Analyzing anonymous user experiments
In the field of A/B testing, it is common to assign unauthenticated users to experiments using anonymous identifiers such as Cookie IDs. However, it is necessary to link these assignments to user-level events in order to calculate metrics for these unauthenticated users. In some cases, certain events may have an associated User ID, while others may not, due to users transitioning between authenticated and unauthenticated states.
For instance, consider a typical E-commerce company that maintains a table of events tracking user clicks and their progress through the purchase funnel (e.g., add-to-cart, checkout, and purchase events). Prior to making their first purchase and authenticating, any events generated by a user will not be associated with a User ID. Once the user authenticates, their events can be linked to a User ID as long as they remain logged in. However, if the user logs out, subsequent events will not be associated with a User ID until they authenticate again. This situation can result in time periods where important events are not linked to a User ID.
To address this issue, attribution models can be developed within the transformation layer of the data warehouse. Although these models may vary, a common approach is to assume that the association between a cookie and a specific user remains valid until proven otherwise. Specifically, once an association between an Anonymous ID and a User ID is established using data collected post-authentication, all events prior to that authentication moment can be assumed to have been performed by the same user. This relationship remains valid until the Anonymous ID is associated with a new User ID in the data. At that point, the observed relationship between the Anonymous ID and User ID can be assumed until another relationship is identified.

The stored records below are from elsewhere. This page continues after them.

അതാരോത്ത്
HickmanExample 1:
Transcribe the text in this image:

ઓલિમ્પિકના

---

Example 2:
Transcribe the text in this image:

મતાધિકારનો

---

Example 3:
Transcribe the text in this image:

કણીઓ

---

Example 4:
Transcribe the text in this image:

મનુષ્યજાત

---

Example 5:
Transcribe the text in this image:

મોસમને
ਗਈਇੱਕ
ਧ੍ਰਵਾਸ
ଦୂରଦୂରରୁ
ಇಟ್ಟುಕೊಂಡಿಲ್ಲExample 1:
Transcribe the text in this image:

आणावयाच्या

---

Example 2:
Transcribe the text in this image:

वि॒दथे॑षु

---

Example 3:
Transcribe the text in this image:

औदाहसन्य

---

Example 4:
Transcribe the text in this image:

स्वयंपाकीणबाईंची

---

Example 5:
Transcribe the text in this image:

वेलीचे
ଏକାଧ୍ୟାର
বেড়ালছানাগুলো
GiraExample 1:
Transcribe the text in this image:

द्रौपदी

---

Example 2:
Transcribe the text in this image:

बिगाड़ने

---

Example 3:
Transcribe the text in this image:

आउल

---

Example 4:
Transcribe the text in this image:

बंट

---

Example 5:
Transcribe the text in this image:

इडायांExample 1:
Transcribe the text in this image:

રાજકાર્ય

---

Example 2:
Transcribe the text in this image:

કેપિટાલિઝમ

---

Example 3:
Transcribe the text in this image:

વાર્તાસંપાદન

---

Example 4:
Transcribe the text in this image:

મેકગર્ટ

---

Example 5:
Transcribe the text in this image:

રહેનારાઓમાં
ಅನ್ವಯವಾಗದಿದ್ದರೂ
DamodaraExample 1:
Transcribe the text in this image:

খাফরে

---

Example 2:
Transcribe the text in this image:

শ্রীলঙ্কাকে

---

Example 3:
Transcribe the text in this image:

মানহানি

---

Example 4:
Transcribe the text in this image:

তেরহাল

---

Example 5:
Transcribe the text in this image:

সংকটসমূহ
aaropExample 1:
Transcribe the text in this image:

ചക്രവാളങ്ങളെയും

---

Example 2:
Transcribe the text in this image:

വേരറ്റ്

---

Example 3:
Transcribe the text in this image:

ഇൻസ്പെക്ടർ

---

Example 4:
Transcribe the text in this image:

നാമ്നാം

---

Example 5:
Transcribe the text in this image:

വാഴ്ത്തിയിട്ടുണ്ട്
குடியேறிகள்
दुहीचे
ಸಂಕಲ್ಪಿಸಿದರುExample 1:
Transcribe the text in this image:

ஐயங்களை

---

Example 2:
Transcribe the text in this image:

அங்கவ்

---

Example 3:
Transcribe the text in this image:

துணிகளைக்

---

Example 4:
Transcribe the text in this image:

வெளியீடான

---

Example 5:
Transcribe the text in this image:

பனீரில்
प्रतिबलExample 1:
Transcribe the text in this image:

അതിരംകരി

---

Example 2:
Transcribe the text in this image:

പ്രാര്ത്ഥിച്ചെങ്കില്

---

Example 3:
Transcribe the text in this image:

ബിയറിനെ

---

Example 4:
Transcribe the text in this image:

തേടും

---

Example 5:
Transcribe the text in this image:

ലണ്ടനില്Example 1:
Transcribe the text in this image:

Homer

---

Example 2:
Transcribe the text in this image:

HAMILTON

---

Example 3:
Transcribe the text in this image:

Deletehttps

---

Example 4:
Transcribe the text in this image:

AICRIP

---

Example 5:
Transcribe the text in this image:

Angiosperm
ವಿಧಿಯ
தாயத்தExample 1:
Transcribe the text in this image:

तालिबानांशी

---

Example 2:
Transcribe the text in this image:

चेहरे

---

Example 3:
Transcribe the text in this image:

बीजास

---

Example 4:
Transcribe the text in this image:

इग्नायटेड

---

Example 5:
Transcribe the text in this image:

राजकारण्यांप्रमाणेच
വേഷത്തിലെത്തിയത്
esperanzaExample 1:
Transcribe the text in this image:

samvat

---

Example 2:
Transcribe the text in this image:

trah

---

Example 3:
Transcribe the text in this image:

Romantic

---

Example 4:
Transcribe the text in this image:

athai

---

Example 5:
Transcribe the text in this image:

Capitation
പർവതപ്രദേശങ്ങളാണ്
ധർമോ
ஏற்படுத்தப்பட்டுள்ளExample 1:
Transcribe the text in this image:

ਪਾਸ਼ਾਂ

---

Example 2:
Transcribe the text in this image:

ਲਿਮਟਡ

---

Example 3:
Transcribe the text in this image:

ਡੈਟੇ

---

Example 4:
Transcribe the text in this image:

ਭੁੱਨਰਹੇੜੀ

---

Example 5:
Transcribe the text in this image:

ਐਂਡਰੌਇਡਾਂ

By performing a small amount of data transformation within the data warehouse and a few minutes of setup within Eppo, you can analyze these types of anonymized user experiments effectively in Eppo.

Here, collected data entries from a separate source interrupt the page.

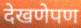
देखणेपण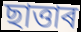
ছাত্তাৰ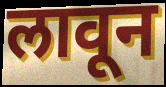
लावून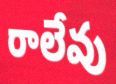
రాలేవు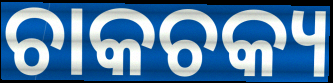
ଚାକଚକ୍ୟ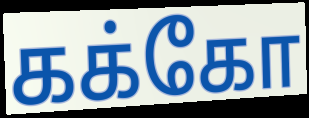
கக்கோ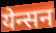
येन्सन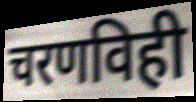
चरणविही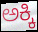
ಅಕ್ಕಿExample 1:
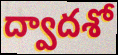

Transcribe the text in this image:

ద్వాదశో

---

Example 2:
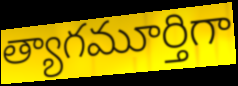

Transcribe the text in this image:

త్యాగమూర్తిగా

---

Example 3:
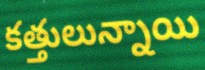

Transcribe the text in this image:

కత్తులున్నాయి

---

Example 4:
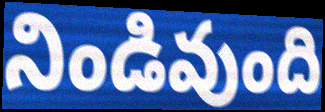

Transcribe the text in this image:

నిండివుంది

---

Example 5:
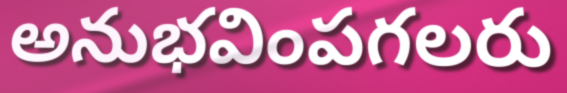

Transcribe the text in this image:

అనుభవింపగలరుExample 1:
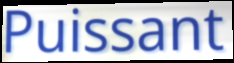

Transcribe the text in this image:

Puissant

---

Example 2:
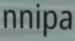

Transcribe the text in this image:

nnipa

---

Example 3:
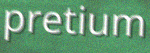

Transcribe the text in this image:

pretium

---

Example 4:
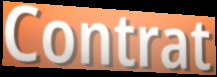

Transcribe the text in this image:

Contrat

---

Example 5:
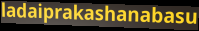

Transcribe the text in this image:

ladaiprakashanabasu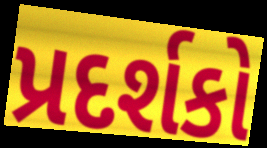
પ્રદર્શકો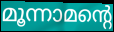
മൂന്നാമന്റെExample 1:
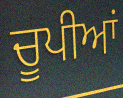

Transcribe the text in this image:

ਚੂਪੀਆਂ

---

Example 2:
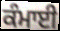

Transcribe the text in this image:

ਕੰਮਾਈ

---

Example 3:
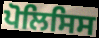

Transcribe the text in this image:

ਪੋਲਿਸਿਸ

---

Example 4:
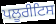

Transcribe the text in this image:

ਪਲੂਰੀਟਿਸ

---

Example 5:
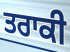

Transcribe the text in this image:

ਤਰਾਕੀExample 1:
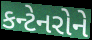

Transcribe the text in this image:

કન્ટેનરોને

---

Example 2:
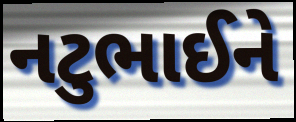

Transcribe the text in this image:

નટુભાઈને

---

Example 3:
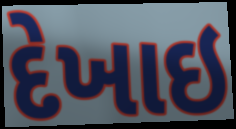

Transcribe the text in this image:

દેખાઇ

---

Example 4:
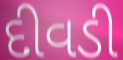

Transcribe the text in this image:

દીવડી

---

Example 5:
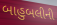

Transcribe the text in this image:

બાહુબલીની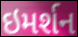
ઇમર્શનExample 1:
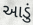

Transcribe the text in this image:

આડું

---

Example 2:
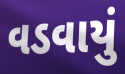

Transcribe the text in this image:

To build an anonymous visitor-to-user attribution model, begin with a table similar to the one described above. From this table, build a model that identifies the minimum and maximum time in which an Anonymous ID was associated with a specific User ID. A template query to do this can be viewed below.
users_lag as (
, lag(user_id) OVER (PARTITION BY anonymous_id ORDER BY ts) as last_user_id
, lag(ts) OVER (PARTITION BY anonymous_id ORDER BY ts) as last_ts
, lead(ts) OVER (PARTITION BY anonymous_id ORDER BY ts) as next_ts
, user_switch as (
, SUM(IF(last_user_id != user_id, 1, 0)) OVER (PARTITION BY anonymous_id ORDER BY ts) as cumulative_switch
, user_login_windows_collapsed as (
, LOGICAL_OR(last_ts IS NULL) as is_first
, LOGICAL_OR(next_ts IS NULL) as is_last
, min(ts) as ts_min
, max(next_ts) as ts_max
group by 1,2,3
, IF(is_first, TIMESTAMP("0001-01-01 00:00:00"), ts_min) as ts_start_window
, IF(is_last, TIMESTAMP("9999-12-31 23:59:59"), ts_max) as ts_end_window
order by anonymous_id, ts_min;
For the first identified relationship between an Anonymous ID and a User ID, a timestamp infinitely far into the past is used for the
ts_start_window in order to provide an inferred User ID for events prior to a user’s first moment of authentication. Similarly, for the last identified relationship between an Anonymous ID and a User ID, a timestamp far into the future is used for the
ts_end_window column to ensure that any events created in an unauthenticated state will have an inferred User ID. This association will be used for all unauthenticated events until a new relationship for any given Anonymous ID and User ID is identified. At this point, a new
ts_start_window is defined for the given Anonymous ID.
Once this model is built, it can be joined to any fact table within the data warehouse. It should be joined onto these fact tables by User ID wherever a fact event’s timestamp is between a given user’s
ts_end_window. By doing this, all fact tables at the user level can now have an inferred Anonymous ID. This inferred Anonymous ID can then be used by Eppo to link Assignment SQL definitions at the Anonymous ID level to these fact tables.
from fact_table as facts
left join anon_visitor_to_user_mapping as mapping
on facts.user_id = mapping.user_id
and facts.ts between mapping.ts_start_window and mapping.ts_end_window
Within Eppo, first create an ‘anonymous’ entity. Feel free to give it whatever name makes the most sense for the organization. This entity will be used to organize both the Assignment SQL definition and the Fact SQL together.
Once this entity is created, create an Assignment SQL definition and link it to the anonymous entity. Be sure to use the anonymous identifier (such as cookie id) for the
Experiment Subjects column. This anonymous identifier will be used by Eppo to link your Assignment SQL definition to your Fact SQL definition.
Finally, create a Fact SQL definition that utilizes the anonymous visitor-to-user model described previously to infer an anonymous idea for the user-level fact table. Be sure to specify the anonymous entity as the
Entity and use the anonymous identifier from the anonymous visitor-to-user model for the
Enity ID column.
With this setup, all metrics derived from this fact will successfully link back to assignments with Anonymous IDs. Follow the same pattern described above for other facts associated with metrics that need to be added to the metric repository.